Science

The Supreme Court Isn’t Equipped to Judge Harvard’s Discrimination Lawsuit

Courts have always been bad at statistics, and statistics is getting harder to adjudicate.

Photo illustration of a gavel on the bench.
Photo illustration by Slate. Photos by Thinkstock.

In a French courtroom in 2014, a Labrador named Tango was called to the stand to serve as a witness to the murder of his owner. Tango’s demeanor was carefully observed as the judge ordered the suspect to approach Tango with a bat. The prosecutor hoped the approach would elicit some dramatic response from Tango: Ferocious barking would have been ideal. But the dog appeared entirely uninterested. The absurdity of the stunt wasn’t lost on the defense lawyer, who inquired after how the humans in the court were supposed to interpret the canine’s response: “So if Tango lifted his right paw, moved his mouth or his tail, is he recognizing my client?”

We rarely call dogs to the witness stand because we don’t speak dog. But judges and juries are frequently expected to communicate fluently in almost equally foreign languages: the unnervingly specific languages of highly technical fields. The ongoing lawsuit alleging racial discrimination in Harvard College’s admissions process exemplifies a particularly dubious example of how this plays out, and how the expert witnesses courts rely on to navigate this knowledge gap don’t necessarily solve the problem.

To determine whether or not Harvard discriminates against Asian-American applicants, the court will have to assess some 700 pges of intricate analyses from two dueling, highly funded statisticians who arrived at diametrically opposing conclusions. In the likely scenario that the case makes its way to the Supreme Court, the hefty stack of reports will be plopped before nine judges, who have virtually no formal statistical or scientific training. Sure, the Supreme Court justices have impressive academic credentials, but it is fair to wonder whether their cumulative expertise in law, history, English literature, political science, government, and philosophy have prepared them to evaluate a statistical dispute. And it’s likely that situations like this one will become both more frequent and more dubious in the future. With increasingly complex data flooding this “big-data” world, courts will need to evaluate ever-subtler statistical arguments. Are they prepared?

The question is more troubling when we consider that even simple statistical fallacies have duped the courts in the past. Consider this case from 1964: In the wake of a robbery in Los Angeles, someone reported seeing a blond woman with a ponytail commit the deed before jumping into a yellow getaway car driven by a bearded and mustachioed black man. Malcolm Collins and his wife Janet Collins, who matched the descriptions but could not be identified by the eyewitnesses, were initially convicted of the crime. The conviction hinged largely on the testimony of a mathematics instructor at a local state college who made the damning assertion that the probability of the Collins’ innocence was 1 in 12 million. He came to that number by simply multiplying together some rough guesses for the probabilities of each of the separate attributes: About 1 in 4 men had a mustache. About 1 in 10 women had a ponytail. And so forth.

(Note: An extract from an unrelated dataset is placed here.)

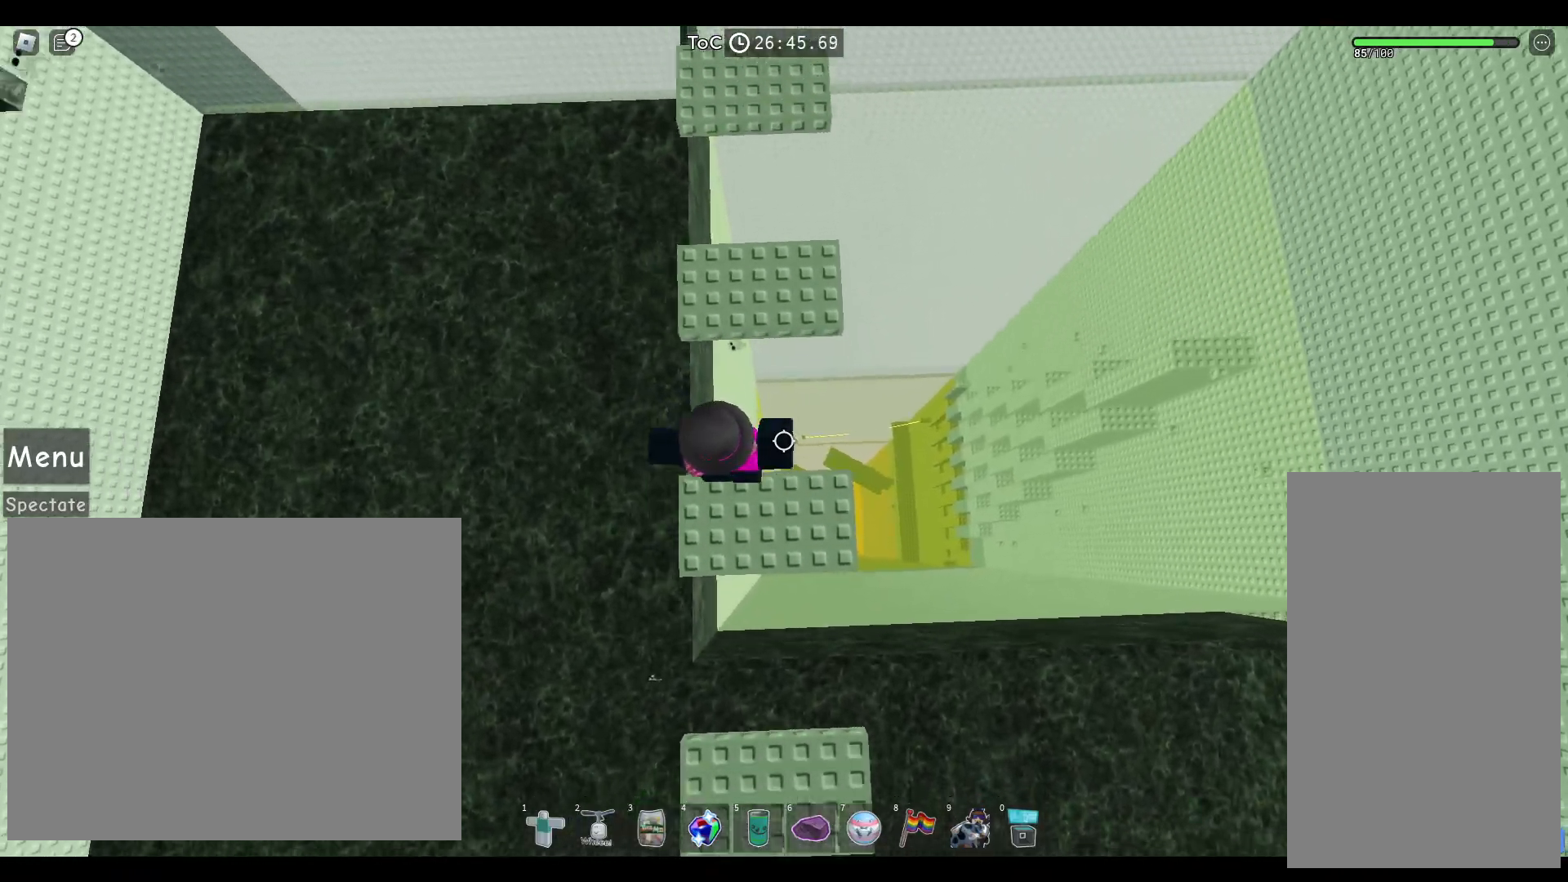
{"keys": ["d", "space", "w"], "mouse": [], "events": [[67, "d", "up"], [400, "d", "down"], [500, "w", "down"]]}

The case went to California’s Supreme Court and was overturned when the judges recognized subtle but crucial flaws in the mathematician’s argument. For instance, he didn’t take into account the fact that men with beards are more likely to have mustaches than men without beards, an error which skewed his calculation against Collins. The biggest fallacy at the root of it all was what is (fittingly) called the “Prosecutor’s Fallacy.” Even if a concordance of all those attributes (blond hair, ponytail, yellow car, etc.) is unlikely, innocence isn’t necessarily equally unlikely. Consider the fact that any lottery winner could be accused of cheating by the same logic: John must have cheated because the probability of him guessing 25, 28, 29, 47, 51, and 58 by chance alone is only 1 in 1 billion. A more revealing statistic was computed in the appeal: The probability that there were two couples in the Los Angeles area that both matched the description was 40 percent. A subtlety in statistical interpretation was the difference between near certain guilt and an easily conceivable coincidence.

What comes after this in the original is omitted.